Which leads to the second thing we noticed – the repeated use of the word “evil” to describe the deadly Vegas attack. It was “an act of pure evil,” President Trump said the morning after. And Don Turner, president of the Nevada Firearms Coalition, state branch of the NRA, told Mary Louise Kelley of NPR’s All Things Considered:

“Putting more new laws on the books is not going to stop it. This has been a conundrum humans have fought with since Cain and Abel. You cannot legislate compliance with evil. People are going to be evil. They’re going to do evil acts for one reason or another, and there’s not any laws in the world would stop them. If we had a total ban on guns, they would’ve used a semitruck or a bomb.”

That the acts of mass murderers are evil is undeniable. The problem is that if you insist that civilization cannot avoid the generation of evil acts — that the force of evil is out of the control of mere mortals — you are throwing up your hands and shirking responsibility for taking action. It’s a stinking cop out.

Bruce Clark, who writes the Erasmus blog on religion and public policy for The Economist magazine, notes that the emphasis on evil makes this assumption: “If evil is an inexorable feature of a fallen plane of existence, one that has been tainted from the very start of things by human sin, then no policy measures will ever remove it. The only response to evil is to identify it clearly, to avoid secular soft-headedness, and perhaps to mitigate its effects as and when they arise, without presuming to abolish it. In other words, gun control will not work.”
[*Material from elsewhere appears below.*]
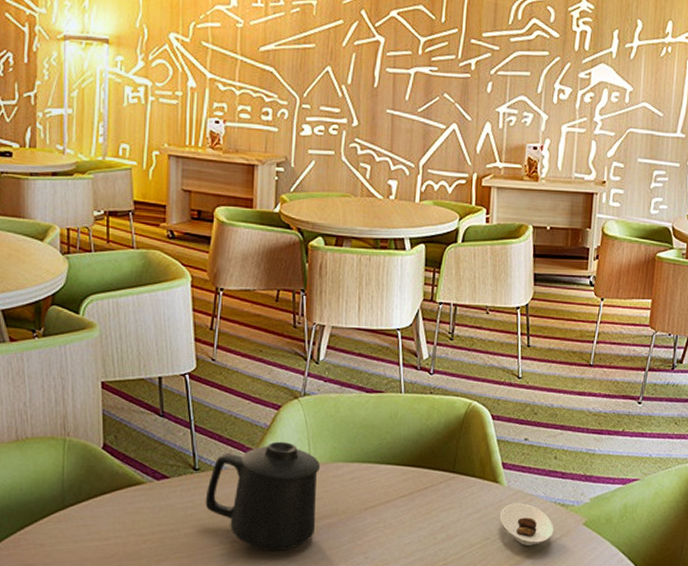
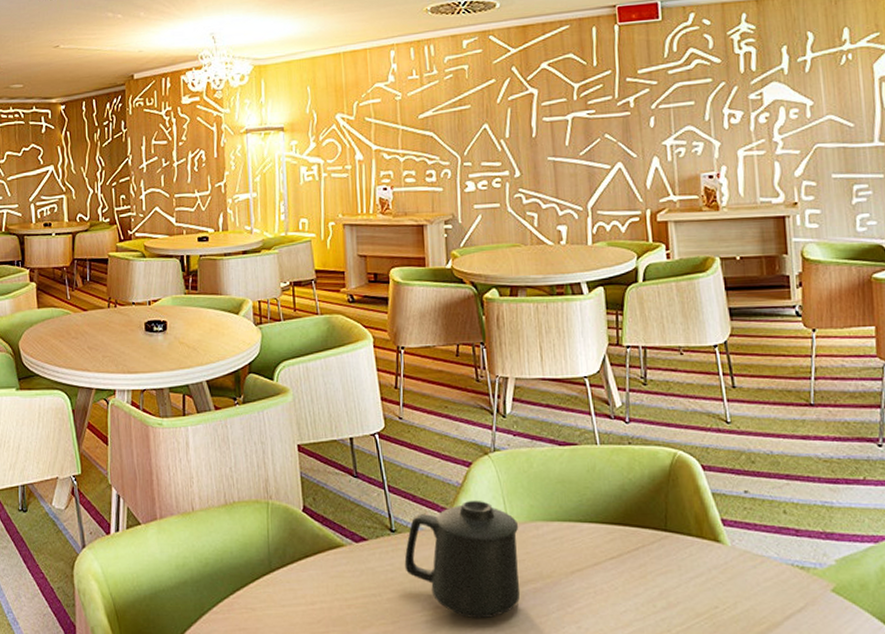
saucer: present [500,503,554,545] -> none [727,566,796,616]

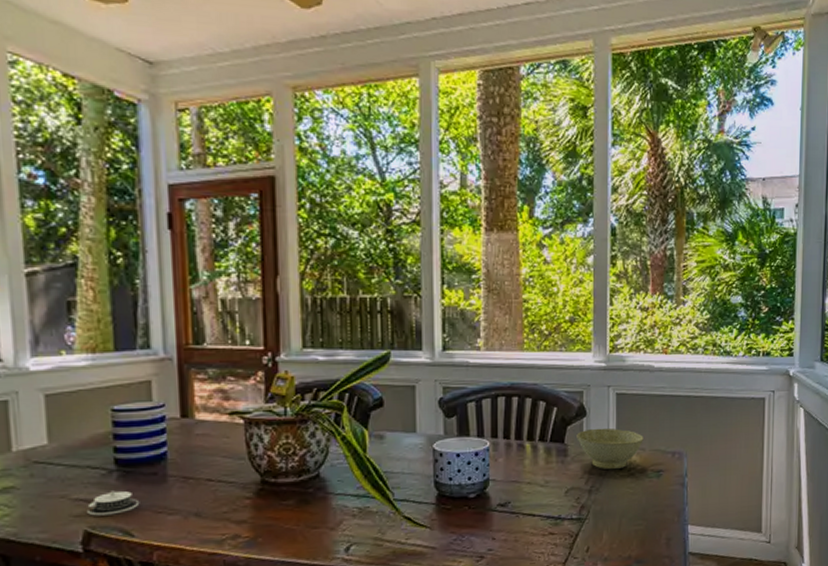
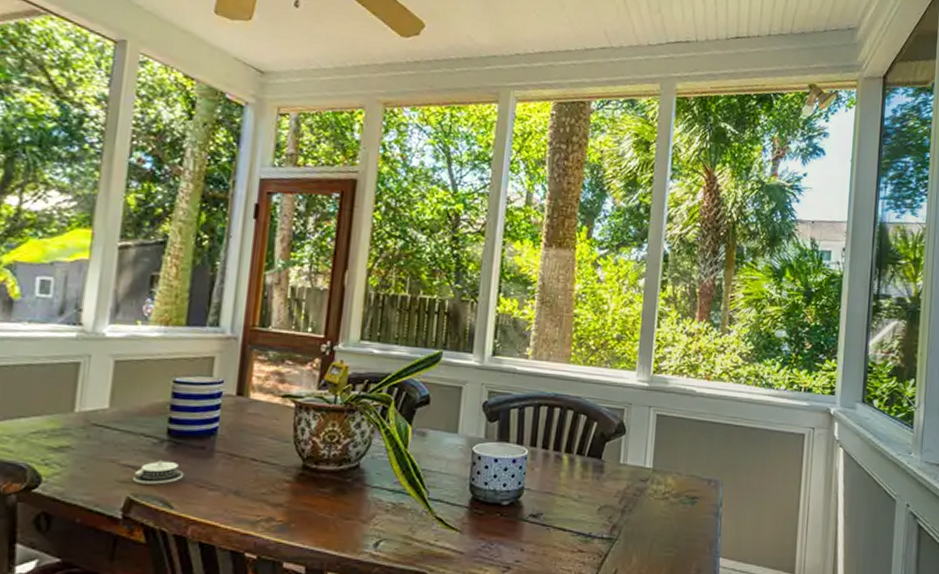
bowl: present [576,428,643,470] -> none [614,447,681,492]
You can’t change fundamental human nature, the NRA and its allies shout. Wayne LaPierre proclaims, “[I]f we could legislate morality, we would have done it long ago.” But as Clark concludes, “whatever you may think about the causes of badness in the world, it seems manifestly absurd to suggest that the legislator should not try, at least, to reduce the scope for evil to prevail.”

We must continue to try. Yet given the nature of evil, why bother, LaPierre suggests. He knows the answer. More guns. But only for “the good guys,” of course. Madness.